Terrorists can attack freedom, but only Congress can destroy it.
I can summarize a working minimum of what you need to know about building in cob in one post. That's ridiculously easy compared to brick-and-wood housing!
FYI, here goes:
- Clay, sand, staw. Clay binds, sand prevents shrinking, staw acts as rebar. Use subsoil from the site, tread in the straw. Measure your subsoil by shaking it in water and letting it settle in layers, to see if you need to add clay or sand. Make up test bricks to see if you got the mix right for shrinkage, cracking, and strength. You'll need a higher percentage of sand than you expect. Sieve out rocks and gravel to avoid introducing weak spots.
- Apply it wet enough to squish, neither runny nor hard. Build upwards iteratively, stopping each course just before it starts to sag under its own weight. Measure the plumb with a spirit level and cut off soft cob to keep it from bulging or sagging. Walls can be straight or tapered, which is stronger and saves time/effort building the upper parts. Test taper by gluing a precisely angled bit of wood onto a spirit level. Tapered outside and plumb inside makes furniture an easier fit.
- Overengineer the thickness of the walls. Theoretically, precisely mixed cob applied with skill can be used in walls a foot thick, but build them two feet thick (or more) at the base.

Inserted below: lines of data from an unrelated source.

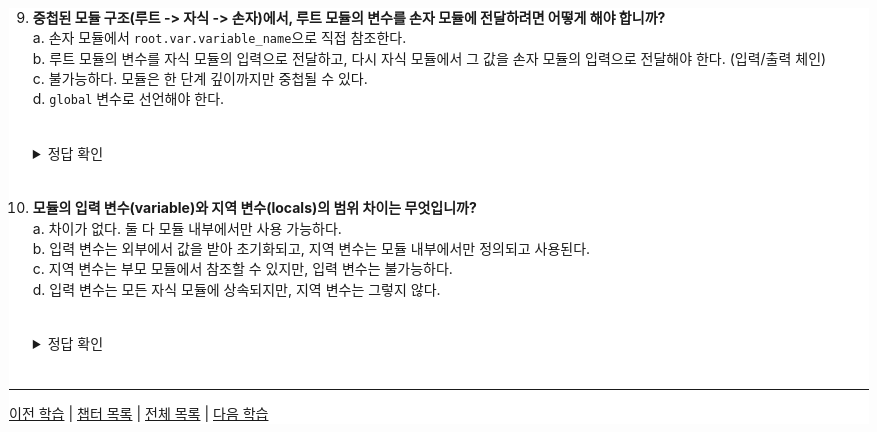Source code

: 9.  **중첩된 모듈 구조(루트 -> 자식 -> 손자)에서, 루트 모듈의 변수를 손자 모듈에 전달하려면 어떻게 해야 합니까?**<br>
    a. 손자 모듈에서 `root.var.variable_name`으로 직접 참조한다.<br>
    b. 루트 모듈의 변수를 자식 모듈의 입력으로 전달하고, 다시 자식 모듈에서 그 값을 손자 모듈의 입력으로 전달해야 한다. (입력/출력 체인)<br>
    c. 불가능하다. 모듈은 한 단계 깊이까지만 중첩될 수 있다.<br>
    d. `global` 변수로 선언해야 한다.<br>
    <br>
    <details>
    <summary>정답 확인</summary>
    <p>b</p>
    </details><br>

10. **모듈의 입력 변수(variable)와 지역 변수(locals)의 범위 차이는 무엇입니까?**<br>
    a. 차이가 없다. 둘 다 모듈 내부에서만 사용 가능하다.<br>
    b. 입력 변수는 외부에서 값을 받아 초기화되고, 지역 변수는 모듈 내부에서만 정의되고 사용된다.<br>
    c. 지역 변수는 부모 모듈에서 참조할 수 있지만, 입력 변수는 불가능하다.<br>
    d. 입력 변수는 모든 자식 모듈에 상속되지만, 지역 변수는 그렇지 않다.<br>
    <br>
    <details>
    <summary>정답 확인</summary>
    <p>b. 입력 변수는 모듈의 "API" 역할을, 지역 변수는 모듈 내부의 "임시 변수" 역할을 합니다.</p>
    </details><br>

---

[이전 학습](./5b-Interact-with-module-inputs-and-outputs.md) | [챕터 목록](./README.md) | [전체 목록](../../README.md) | [다음 학습](./5d-Set-module-version.md)
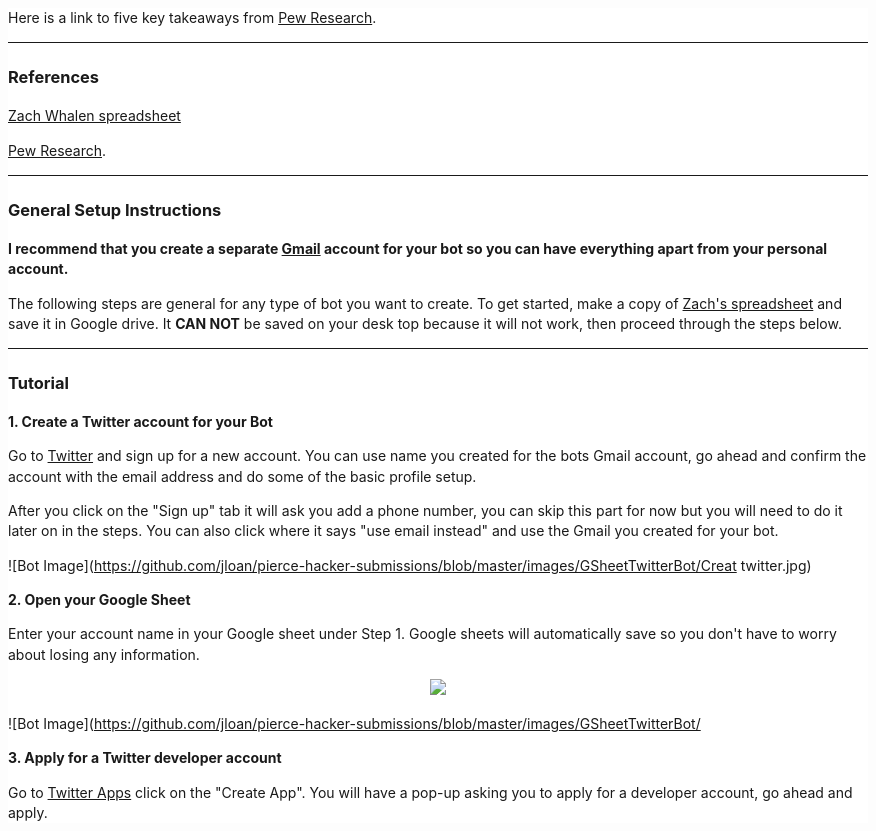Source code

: Here is a link to five key takeaways from [Pew Research](https://www.pewresearch.org/fact-tank/2018/04/09/5-things-to-know-about-bots-on-twitter/).

---

### References
[Zach Whalen spreadsheet](http://www.zachwhalen.net/posts/how-to-make-a-twitter-bot-with-google-spreadsheets-version-04/)

[Pew Research](https://www.pewresearch.org/fact-tank/2018/04/09/5-things-to-know-about-bots-on-twitter/).

---

### General Setup Instructions

**I recommend that you create a separate [Gmail](Gmail.com) account for your bot so you can have everything apart from your personal account.**

The following steps are general for any type of bot you want to create. To get started, make a copy of [Zach's spreadsheet](https://docs.google.com/spreadsheets/d/1Cbg_6pYN04XtDHpDLtxAP3ExQEBL8PYBXBQ1E5_Sq30/copy) and save it in Google drive. It **CAN NOT** be saved on your desk top because it will not work, then proceed through the steps below.

---

### Tutorial


**1. Create a Twitter account for your Bot**

Go to [Twitter](https://twitter.com/) and sign up for a new account. You can use name you created for the bots Gmail account, go ahead and confirm the account with the email address and do some of the basic profile setup.

After you click on the "Sign up" tab it will ask you add a phone number, you can skip this part for now but you will need to do it later on in the steps. You can also click where it says "use email instead" and use the Gmail you created for your bot.

![Bot Image](https://github.com/jloan/pierce-hacker-submissions/blob/master/images/GSheetTwitterBot/Creat twitter.jpg)


**2. Open your Google Sheet**

Enter your account name in your Google sheet under Step 1. Google sheets will automatically save so you don't have to worry about losing any information.

<p align="center">
  <img src="{{ site.baseurl }}/images/GSheetTwitterBot/Adding twitter name.jpg" >
</p>

![Bot Image](https://github.com/jloan/pierce-hacker-submissions/blob/master/images/GSheetTwitterBot/

**3. Apply for a Twitter developer account**

Go to [Twitter Apps](https://twitter.com/login?redirect_after_login=https%3A%2F%2Fdeveloper.twitter.com%2Fapps) click on the "Create App". You will have a pop-up asking you to apply for a developer account, go ahead and apply.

- You need a stem wall, which is a short (waist height) hard and nonporous wall upon which to sit the cob. Stone, concrete or brick are good. This keeps the dried mud above damp ground and rain-runoff splatter. Make the top jagged so the cob sticks. You can skip this, but your house will have a limited "shelf life". Also, the roof needs to overhang enough to throw rain clear of the walls, and you need good drainage and a site which won't flood. In general, water flowing over cob will erode it, but rain won't.
- Cob functions as "thermal mass", bringing inside temperature towards the daily mean temperature (ie: it smooths out cold and heat into continuing warmth). It doesn't insulate much. Avoid using it where you get no sun (north slope) or where the climate is cold all day. Plan the house as a passive solar collector, with windows sited to admit and trap morning and evening sun.
- Joint the cob to woodwork, especially upstairs-floor beams and roof rafters, by burying anchor points of jaggedy wood into the cob wall. Logs stripped of bark with branch-stubs sticking out are good. Don't bury rafters and beams directly into the cob, because they can shift and tear loose due to settlement and heat-expansion. Non-opening window panes can simply be buried straight into walls, with expansion foam around the edges to prevent them being crushed.
- You can build furniture straight from the cob by cantilevering outwards (go slowly) or by carving in. Tamped cob can also be used to make floors - seal the final layer with boiled linseed oil.
- Never put nonporous materials over cob, especially outside. That includes oil based paints, cement based interior and exterior plasters. Cement exterior plaster is a major cause of cob wall collapse. Water runs in through cracks, down the inside and liquefies the wall base. Instead, use mud-straw plaster or lime-sand plaster. Whitewash and casein paints can be used inside and out.
There you go, that's pretty much the beginner's course and adequate if you ignore amenities.